> [Required action] The required result is each line of the entries below containing the string "source".
--- Extracted data Enclosed Below ---
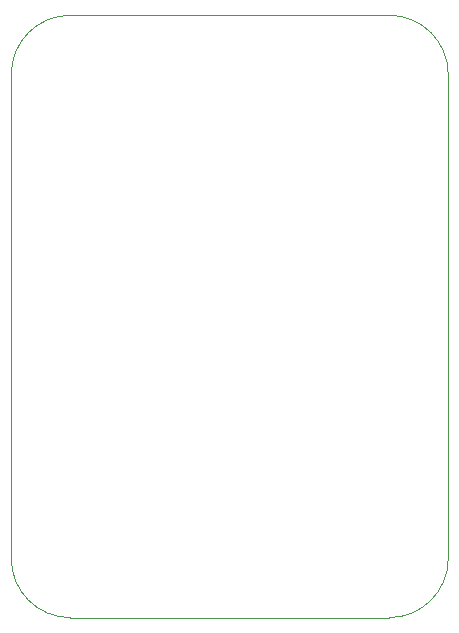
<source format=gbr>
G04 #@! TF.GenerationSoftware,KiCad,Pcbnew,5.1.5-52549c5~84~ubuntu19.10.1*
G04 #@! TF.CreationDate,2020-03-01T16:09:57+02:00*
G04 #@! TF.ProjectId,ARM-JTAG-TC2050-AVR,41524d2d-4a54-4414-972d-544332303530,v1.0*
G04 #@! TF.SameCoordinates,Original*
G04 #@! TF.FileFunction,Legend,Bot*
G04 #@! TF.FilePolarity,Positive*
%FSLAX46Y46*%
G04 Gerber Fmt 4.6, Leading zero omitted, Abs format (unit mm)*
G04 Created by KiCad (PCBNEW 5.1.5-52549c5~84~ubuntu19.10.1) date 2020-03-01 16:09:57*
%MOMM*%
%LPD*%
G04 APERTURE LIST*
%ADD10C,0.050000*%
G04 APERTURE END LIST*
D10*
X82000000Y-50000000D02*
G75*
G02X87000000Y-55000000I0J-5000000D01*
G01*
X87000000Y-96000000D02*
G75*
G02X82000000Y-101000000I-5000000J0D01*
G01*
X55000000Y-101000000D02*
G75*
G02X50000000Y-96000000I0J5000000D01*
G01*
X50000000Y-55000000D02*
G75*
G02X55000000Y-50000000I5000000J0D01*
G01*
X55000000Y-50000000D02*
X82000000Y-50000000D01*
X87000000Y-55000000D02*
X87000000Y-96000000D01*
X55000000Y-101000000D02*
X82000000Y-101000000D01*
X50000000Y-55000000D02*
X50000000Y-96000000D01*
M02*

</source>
--- End of Enclosed Extracted data ---
--- Extracted data Enclosed Below ---
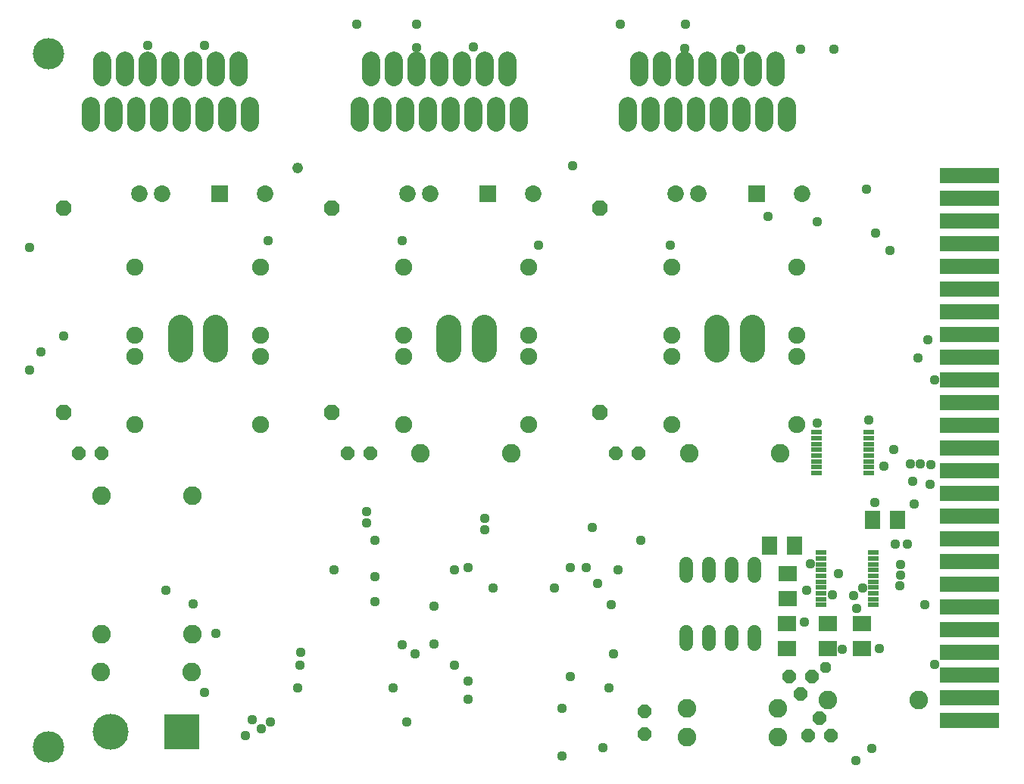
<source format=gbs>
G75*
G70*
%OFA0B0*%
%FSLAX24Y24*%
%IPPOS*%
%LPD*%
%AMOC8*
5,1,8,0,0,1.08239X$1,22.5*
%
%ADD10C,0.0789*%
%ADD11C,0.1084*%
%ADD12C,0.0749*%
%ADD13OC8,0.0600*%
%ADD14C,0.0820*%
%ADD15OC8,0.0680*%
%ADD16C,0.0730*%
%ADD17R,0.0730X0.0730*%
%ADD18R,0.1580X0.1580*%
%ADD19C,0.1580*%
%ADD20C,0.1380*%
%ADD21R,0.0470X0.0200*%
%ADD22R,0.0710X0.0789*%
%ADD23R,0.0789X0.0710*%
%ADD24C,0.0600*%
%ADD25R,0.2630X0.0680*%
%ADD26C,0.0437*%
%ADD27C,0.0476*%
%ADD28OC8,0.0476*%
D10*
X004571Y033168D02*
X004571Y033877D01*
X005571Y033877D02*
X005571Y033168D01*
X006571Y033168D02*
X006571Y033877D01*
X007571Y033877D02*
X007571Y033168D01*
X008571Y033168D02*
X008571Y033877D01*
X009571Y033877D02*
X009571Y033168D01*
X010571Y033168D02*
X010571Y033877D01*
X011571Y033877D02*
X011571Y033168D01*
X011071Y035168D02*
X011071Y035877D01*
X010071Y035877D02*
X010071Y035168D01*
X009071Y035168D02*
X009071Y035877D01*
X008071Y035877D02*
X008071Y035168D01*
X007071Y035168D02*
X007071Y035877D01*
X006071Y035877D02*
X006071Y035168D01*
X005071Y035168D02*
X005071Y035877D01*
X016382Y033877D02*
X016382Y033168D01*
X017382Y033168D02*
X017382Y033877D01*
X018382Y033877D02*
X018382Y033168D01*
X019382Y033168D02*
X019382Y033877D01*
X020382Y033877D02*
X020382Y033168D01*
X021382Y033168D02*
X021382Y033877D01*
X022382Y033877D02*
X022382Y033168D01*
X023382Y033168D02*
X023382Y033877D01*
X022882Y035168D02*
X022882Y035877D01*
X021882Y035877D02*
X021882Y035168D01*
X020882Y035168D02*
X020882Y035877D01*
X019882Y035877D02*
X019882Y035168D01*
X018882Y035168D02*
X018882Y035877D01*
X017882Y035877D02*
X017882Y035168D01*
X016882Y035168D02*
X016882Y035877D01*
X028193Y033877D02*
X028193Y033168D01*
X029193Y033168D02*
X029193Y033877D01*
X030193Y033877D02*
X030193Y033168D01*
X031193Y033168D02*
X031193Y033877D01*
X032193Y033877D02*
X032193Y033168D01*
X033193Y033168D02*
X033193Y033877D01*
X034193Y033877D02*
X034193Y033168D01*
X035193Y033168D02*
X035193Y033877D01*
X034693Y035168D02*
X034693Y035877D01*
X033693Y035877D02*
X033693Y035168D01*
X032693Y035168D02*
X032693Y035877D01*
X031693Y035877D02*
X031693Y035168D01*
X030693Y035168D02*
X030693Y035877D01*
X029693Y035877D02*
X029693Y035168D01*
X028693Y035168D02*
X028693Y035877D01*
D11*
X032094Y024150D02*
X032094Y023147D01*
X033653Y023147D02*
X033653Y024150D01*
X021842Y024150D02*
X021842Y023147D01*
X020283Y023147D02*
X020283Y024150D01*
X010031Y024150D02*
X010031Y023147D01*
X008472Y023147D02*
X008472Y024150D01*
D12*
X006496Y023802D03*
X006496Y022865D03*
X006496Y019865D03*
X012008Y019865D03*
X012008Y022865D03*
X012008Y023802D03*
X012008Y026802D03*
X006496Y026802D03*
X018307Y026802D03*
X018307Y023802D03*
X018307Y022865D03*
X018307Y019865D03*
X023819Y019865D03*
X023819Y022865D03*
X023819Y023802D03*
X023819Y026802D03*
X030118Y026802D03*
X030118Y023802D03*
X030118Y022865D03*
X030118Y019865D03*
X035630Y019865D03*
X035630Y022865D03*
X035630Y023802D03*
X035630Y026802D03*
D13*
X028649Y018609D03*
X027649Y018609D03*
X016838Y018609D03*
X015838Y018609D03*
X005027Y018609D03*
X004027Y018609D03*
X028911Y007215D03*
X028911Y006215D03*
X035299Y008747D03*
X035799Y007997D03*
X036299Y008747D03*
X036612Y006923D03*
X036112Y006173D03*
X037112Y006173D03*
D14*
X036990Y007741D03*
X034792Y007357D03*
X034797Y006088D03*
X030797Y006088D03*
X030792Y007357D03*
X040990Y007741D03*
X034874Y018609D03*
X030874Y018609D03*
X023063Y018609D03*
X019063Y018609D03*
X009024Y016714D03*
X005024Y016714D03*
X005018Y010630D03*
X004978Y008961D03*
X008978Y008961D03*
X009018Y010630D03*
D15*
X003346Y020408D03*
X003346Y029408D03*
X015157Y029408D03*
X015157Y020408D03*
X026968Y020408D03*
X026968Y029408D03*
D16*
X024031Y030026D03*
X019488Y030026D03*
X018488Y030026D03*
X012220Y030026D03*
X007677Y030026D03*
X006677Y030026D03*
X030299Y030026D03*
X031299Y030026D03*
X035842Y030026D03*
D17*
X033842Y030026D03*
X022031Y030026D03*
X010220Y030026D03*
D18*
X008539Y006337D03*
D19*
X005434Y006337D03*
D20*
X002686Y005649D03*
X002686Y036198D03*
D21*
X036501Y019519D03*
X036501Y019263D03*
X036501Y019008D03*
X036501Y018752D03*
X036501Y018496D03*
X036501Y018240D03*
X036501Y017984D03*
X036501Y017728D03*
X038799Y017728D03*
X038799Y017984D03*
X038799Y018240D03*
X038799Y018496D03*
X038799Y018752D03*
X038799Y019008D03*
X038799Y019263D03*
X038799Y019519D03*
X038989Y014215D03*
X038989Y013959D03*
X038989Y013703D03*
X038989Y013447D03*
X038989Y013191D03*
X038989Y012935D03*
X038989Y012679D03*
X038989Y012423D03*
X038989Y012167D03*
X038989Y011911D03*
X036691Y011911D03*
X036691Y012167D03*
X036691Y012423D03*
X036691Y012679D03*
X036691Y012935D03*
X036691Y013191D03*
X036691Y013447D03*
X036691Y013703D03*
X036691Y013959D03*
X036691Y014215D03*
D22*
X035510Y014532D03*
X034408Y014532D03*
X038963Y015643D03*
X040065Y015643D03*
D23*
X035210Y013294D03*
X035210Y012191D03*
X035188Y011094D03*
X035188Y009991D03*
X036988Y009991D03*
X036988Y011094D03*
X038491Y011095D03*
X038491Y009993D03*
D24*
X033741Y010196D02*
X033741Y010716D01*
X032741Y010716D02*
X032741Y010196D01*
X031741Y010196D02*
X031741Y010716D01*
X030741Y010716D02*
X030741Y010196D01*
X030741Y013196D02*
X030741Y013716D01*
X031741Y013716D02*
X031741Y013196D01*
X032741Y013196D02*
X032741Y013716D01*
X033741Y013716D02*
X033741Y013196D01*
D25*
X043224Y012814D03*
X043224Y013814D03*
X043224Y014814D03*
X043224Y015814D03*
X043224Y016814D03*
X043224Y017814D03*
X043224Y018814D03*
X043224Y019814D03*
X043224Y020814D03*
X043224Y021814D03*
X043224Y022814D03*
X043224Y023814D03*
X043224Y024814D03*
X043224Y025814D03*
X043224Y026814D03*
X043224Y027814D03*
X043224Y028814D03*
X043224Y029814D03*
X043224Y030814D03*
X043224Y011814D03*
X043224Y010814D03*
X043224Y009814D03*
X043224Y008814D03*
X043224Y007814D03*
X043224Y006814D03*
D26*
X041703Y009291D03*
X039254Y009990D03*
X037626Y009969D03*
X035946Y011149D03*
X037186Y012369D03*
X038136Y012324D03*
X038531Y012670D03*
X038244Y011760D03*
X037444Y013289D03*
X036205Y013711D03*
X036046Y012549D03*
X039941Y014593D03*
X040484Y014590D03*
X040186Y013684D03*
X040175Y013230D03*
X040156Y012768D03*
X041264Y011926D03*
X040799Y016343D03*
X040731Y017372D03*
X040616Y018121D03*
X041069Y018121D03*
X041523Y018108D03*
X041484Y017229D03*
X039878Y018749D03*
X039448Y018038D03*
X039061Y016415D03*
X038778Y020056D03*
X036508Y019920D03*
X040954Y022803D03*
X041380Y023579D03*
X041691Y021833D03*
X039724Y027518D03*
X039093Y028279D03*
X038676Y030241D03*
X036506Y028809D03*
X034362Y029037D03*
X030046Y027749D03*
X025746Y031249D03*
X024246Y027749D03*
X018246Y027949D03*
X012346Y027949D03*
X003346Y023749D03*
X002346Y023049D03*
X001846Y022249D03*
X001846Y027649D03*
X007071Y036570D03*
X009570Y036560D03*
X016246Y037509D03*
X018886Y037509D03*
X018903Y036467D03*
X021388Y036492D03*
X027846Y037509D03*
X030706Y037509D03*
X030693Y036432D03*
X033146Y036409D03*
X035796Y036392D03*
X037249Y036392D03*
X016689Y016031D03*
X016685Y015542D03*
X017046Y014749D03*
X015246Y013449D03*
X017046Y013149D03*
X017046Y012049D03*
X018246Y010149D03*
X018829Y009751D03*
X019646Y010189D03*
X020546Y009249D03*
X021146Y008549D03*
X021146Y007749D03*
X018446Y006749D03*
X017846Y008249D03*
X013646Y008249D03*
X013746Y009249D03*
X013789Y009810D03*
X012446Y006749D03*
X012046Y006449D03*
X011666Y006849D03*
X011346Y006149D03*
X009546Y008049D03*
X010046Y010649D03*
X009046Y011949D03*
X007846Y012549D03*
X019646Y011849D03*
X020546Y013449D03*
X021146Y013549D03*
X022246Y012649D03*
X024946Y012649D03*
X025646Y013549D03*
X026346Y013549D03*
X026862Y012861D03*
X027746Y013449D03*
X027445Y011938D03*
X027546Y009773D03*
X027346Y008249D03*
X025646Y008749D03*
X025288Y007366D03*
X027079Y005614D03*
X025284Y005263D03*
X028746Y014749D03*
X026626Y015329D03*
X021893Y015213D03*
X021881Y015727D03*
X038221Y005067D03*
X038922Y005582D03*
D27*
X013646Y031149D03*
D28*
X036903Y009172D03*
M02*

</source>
--- End of Enclosed Extracted data ---
> [Task answer]
<source format=gbr>
</source>
<source format=gbs>
</source>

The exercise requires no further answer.